Orang bijak mengatakan :

من اعتز بمنصبه فليتذكر فرعون ومن اعتز بماله فليتذكر قارون ومن اعتز بنسبه فليتذكر أبى لهب إنما العزة لله وحده سبحانه

“Barang siapa yang menyombongkan tahtanya maka hendaklah ia berkaca kepada Fir’aun. Barang siapa yang menyombongkan hartanya maka hendaklah ia berkaca kepada Qarun. Barang siapa yang menyombongkan nasabnya maka hendaklah ia berkaca kepada abu jahal. Maka Kemuliaan hanyalah milik Allah semata”.

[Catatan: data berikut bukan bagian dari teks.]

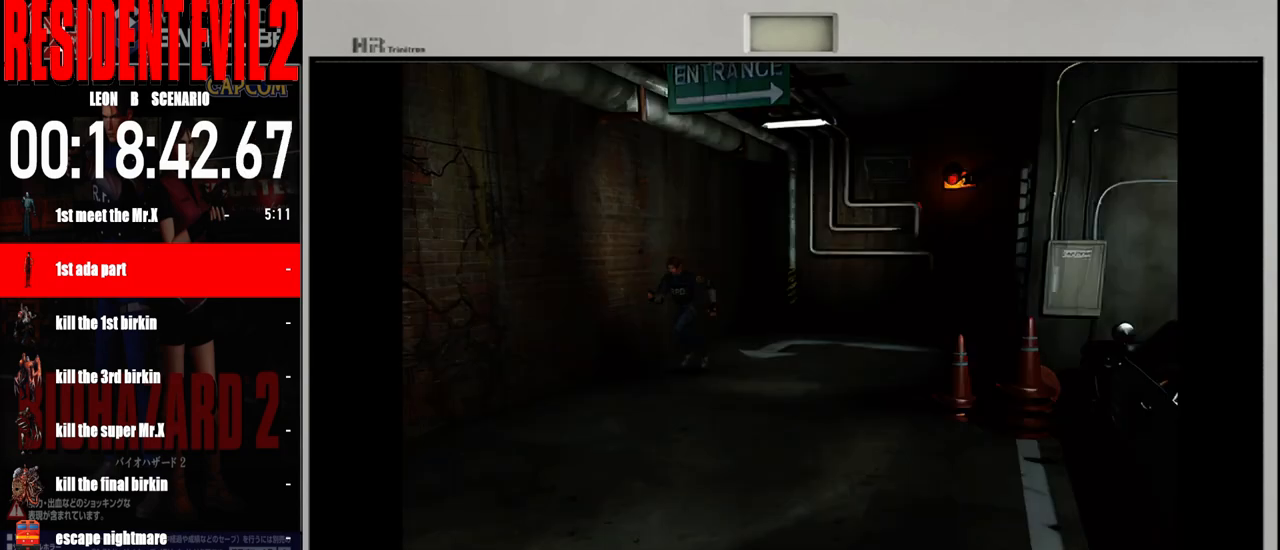
{"buttons": ["B"], "left_stick": "up-left", "right_stick": "center", "events": [[433, "left_stick", "up-left"]]}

Ketika menceritakan Nabi-Nya, Allah tidak menyebut nasabnya, kedudukanya, hartanya, rupanya akan tetapi Allah menyebutkan akhlaknya dalam firman-Nya :“Sungguh engkau berada pada akhlak yang luhur”[QS Al-Qalam : 4]. Maka kemuliaan yang sesungguhnya terdapat dalam ketinggian akhlak.

Ingatlah bahwa “Di atas langit, masih ada langit”. Allah swt berfirman :

وَفَوْقَ كُلِّ ذِي عِلْمٍ عَلِيمٌ

Dan di atas setiap orang yang berpengetahuan itu ada yang lebih mengetahui. [QS Yusuf: 76]

Tentunya alvers ingat tentang kisah Nabi Musa as. Betapa Nabi Musa merasa dirinya paling pintar di antara kaumnya, ditegur oleh Allah dengan cara dipertemukan dengan Nabi Khidir. Dan ternyata, Nabi Musa tidak dapat mengikuti jalan pikiran Nabi Khidir as. Sampai akhirnya Nabi Khidir sendiri menjelaskan semua peristiwa yang dilalui bersamanya.

Pada hakikatnya, orang sombong itu tertipu ketika melihat dirinya besar dan melihat orang lain kecil. Orang bijak berkata :

المتكبر كالصاعد فوق الجبل يرى الناس صغارا ويرونه صغيرا

Orang yang sombong itu seperti orang yang naik ke atas gunung, ia melihat orang lain kecil sementara (tidak disadarinya bahwa) orang lainpun melihatnya kecil. [Arsyif Multaqa Ahlil hadits]
Untuk menyadarkan akan keadaan orang sombong yang tertipu dengan dirinya sendiri, Allah swt berfirman :

وَلَا تَمْشِ فِي الْأَرْضِ مَرَحًا إِنَّكَ لَنْ تَخْرِقَ الْأَرْضَ وَلَنْ تَبْلُغَ الْجِبَالَ طُولًا

Dan janganlah kamu berjalan di muka bumi ini dengan sombong, karena sesungguhnya kamu sekali-kali tidak dapat menembus bumi dan sekali-kali kamu tidak akan sampai setinggi gunung. [QS Al-Isra : 37]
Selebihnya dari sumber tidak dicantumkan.